NY Times on Judges - What They Left Out

Sunday’s NY Times lead editorial in its City & Regional sections was about reforming New York’s courts

In the editorial the Times criticized former Governor Pataki –

The urgency of this task is attributable in no small measure to indifference by Mr. Spitzer’s predecessor, George Pataki. Although he periodically gave lip service to making improvements in the courts, occasionally following through, Mr. Pataki generally shied from expending the necessary energy or political capital to persuade the State Legislature to go along. To the extent Mr. Pataki led in this sphere, it was mostly by bad example. His misuse of the governor’s judicial appointment power to play politics — even to the extent of packing Manhattan’s appellate court with upstate Republicans — has left a legacy of mediocrity and cronyism.

And as a solution one of the proposals supported by the Times is merit selection of judges.

However, the Times and other reformers who favor merit selection over democratic elections seem to be ignoring the fact that those “mediocre cronies that Pataki packed Manhattan’s appellate court with” were, in part, a product of merit selection.

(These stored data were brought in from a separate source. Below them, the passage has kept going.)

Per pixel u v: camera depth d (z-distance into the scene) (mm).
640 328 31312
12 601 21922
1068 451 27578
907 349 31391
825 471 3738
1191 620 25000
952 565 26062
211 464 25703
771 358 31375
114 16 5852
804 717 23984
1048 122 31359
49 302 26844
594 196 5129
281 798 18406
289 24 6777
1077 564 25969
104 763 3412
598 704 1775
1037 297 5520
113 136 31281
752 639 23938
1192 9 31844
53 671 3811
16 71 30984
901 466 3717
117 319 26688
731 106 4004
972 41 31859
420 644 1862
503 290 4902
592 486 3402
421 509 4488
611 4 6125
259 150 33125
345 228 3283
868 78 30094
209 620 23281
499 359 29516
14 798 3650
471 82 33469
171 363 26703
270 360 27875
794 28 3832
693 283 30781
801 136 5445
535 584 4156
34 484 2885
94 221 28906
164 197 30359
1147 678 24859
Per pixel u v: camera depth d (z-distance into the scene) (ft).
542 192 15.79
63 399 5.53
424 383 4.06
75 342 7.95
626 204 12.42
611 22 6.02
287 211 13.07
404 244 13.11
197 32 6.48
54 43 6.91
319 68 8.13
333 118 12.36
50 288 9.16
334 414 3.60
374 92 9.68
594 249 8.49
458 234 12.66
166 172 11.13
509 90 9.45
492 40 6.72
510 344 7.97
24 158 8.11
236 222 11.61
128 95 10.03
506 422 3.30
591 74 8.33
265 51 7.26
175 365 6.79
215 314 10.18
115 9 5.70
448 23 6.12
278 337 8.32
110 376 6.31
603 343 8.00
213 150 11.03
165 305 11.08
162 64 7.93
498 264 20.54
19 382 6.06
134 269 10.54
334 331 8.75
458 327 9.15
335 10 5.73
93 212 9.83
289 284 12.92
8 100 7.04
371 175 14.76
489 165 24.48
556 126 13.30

In 1975, former Governor Hugh Carey created a system where judicial screening committees nominate candidates for appointment to judicial offices, including elected Supreme Court justices for designation as justices of the appellate division of the Supreme Court. Former Governors Cuomo and Pataki have continued this system. So the judges Pataki has picked to sit in Manhattan's courts have been approved by "independent" panels.

So we once again get to the point I have been making in the past - no system in practice has shown that it doesn’t prevent our getting bad judges.

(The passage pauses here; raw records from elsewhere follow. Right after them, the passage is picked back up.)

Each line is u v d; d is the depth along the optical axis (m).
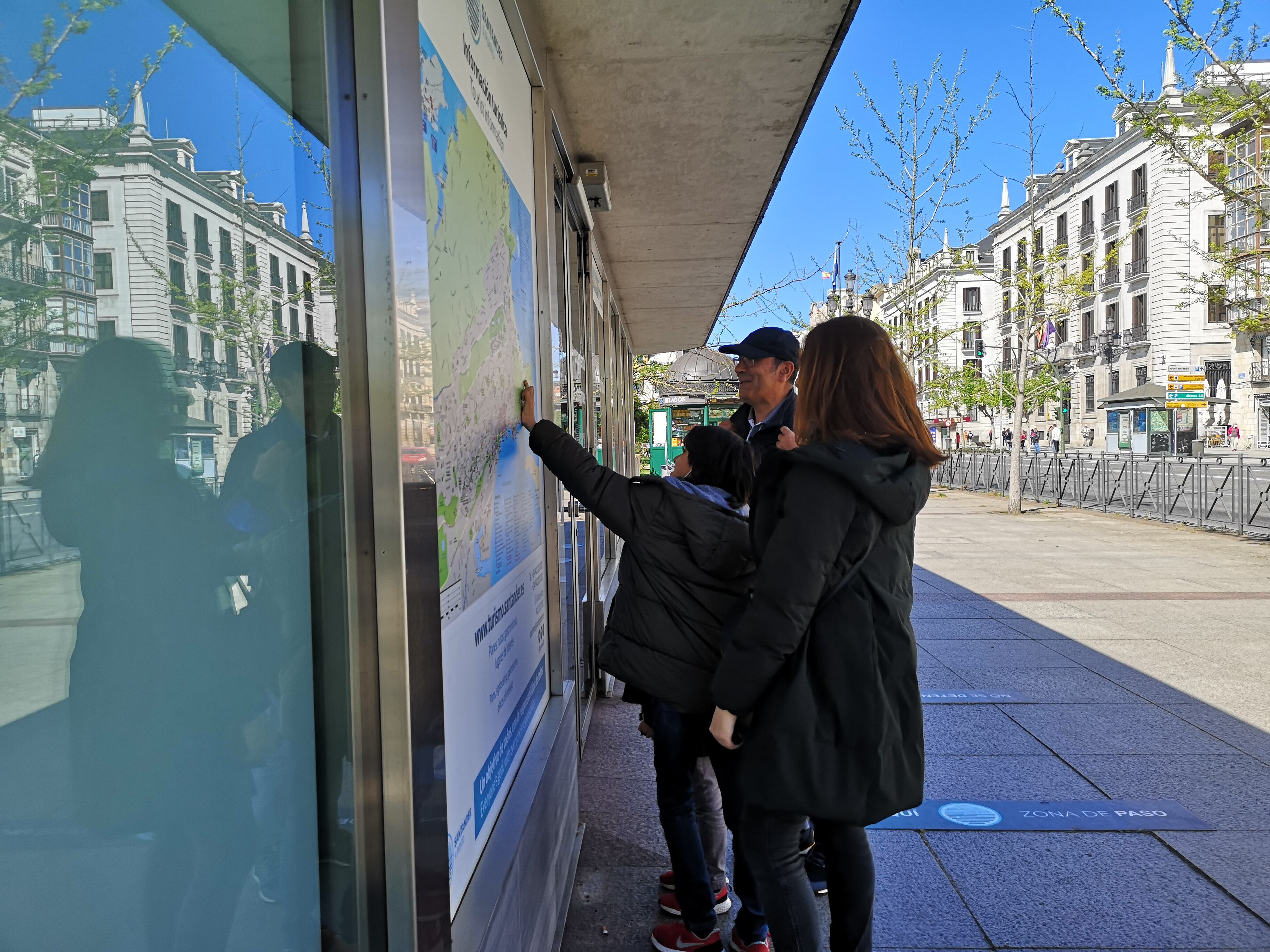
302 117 1.12
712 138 4.64
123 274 0.81
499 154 2.27
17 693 0.69
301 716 1.11
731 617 2.36
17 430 0.69
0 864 0.67
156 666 0.84
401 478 1.23
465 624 1.73
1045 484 20.88
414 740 1.25
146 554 0.83
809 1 3.17
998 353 56.56
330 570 1.18
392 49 1.25
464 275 1.80
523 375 2.60
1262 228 13.39
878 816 1.92
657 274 8.13
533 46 2.85
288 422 1.08
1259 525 13.24
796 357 3.16
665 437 23.06
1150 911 2.96
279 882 1.06
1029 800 3.87
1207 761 4.30
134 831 0.81
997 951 2.74
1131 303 46.97
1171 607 8.09
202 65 0.92
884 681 1.95
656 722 2.64
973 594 8.95
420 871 1.26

Submitted by AW GREIG (not verified) on Mon, 01/15/2007 - 5:29pm.

Jerry: It is important to remember on this MLK Day 2007 not only the horrendous Pataki judicial appointment record, but the entire record of appointments by the NYC Mayor and OCA (Office of Court Administration) , which has appointment power over NYC Housing Court judges and Acting Supreme Court judges;

The record of judicial appointments (sometimes misnomered "merit selection") regarding diversity in NY State is abysmal.

Reformers and the Times always run from this stark reality- when given the opportunity to appoint qualified minority judges, neither the Governor, Mayor nor OCA  (Chief Judge) have ever delivered.

It is only through judicial elections that significant numbers of qualified minority judges have ascended to the bench, in proportions approaching voting population percentages, particularly  in Manhattan, Brooklyn and the Bronx.

It is important to note that while Pataki was packing the Court of Claims and appellate divisions  with mediocre  upstate judges,  he was also carefully refraining from appointing minority judges.  In 12 years, with the Court of Appeals, 4 Appellate Divisions and the Court of Claims (i.e., nearly one hundred  appointments) Pataki managed  to appoint only 2 blacks (Townes, Waldon), 5 Hispanics (Gonzales, Rivera, Carro, Irizarry, Soto) and no Asians.

Until 2005, when he was running for re-election, Bloomberg had never appointed an Asian to the  Criminal or Family courts.

Out of 114 Acting Supreme Court judges (lower court judges sitting by designation) in NYC, only 13 blacks, asians or latinos were appointed by OCA as of 2006. These are sorry facts which the Times will never own up to!


Submitted by Larry Littlefield on Tue, 01/16/2007 - 7:39am.
Having Pataki appoint judges on the books isn't much different than having Clarence Norman appoint judges off the books. They have the same ideological, financial, and favor-swapping motivations.

But I still don't think open elections are necessarily the answer, because most voters, including myself, are not in a position to judge who would be a good judge. You might get ideologues or deal makers in that case as well.

How about having the Court of Appeals and its designees appoint, and have the authority to remove, lower level judges as I have suggested?

Submitted by victor (not verified) on Wed, 03/21/2007 - 5:38pm.
i believe it is the great misunderstandind of the prinsiples of justice and democracy in general to appoint judges or any other high responsibility officials based upon racial ratio. i think they should be selected strictly by talents, skills and background in which no even subtle simptoms of corruption shall be found.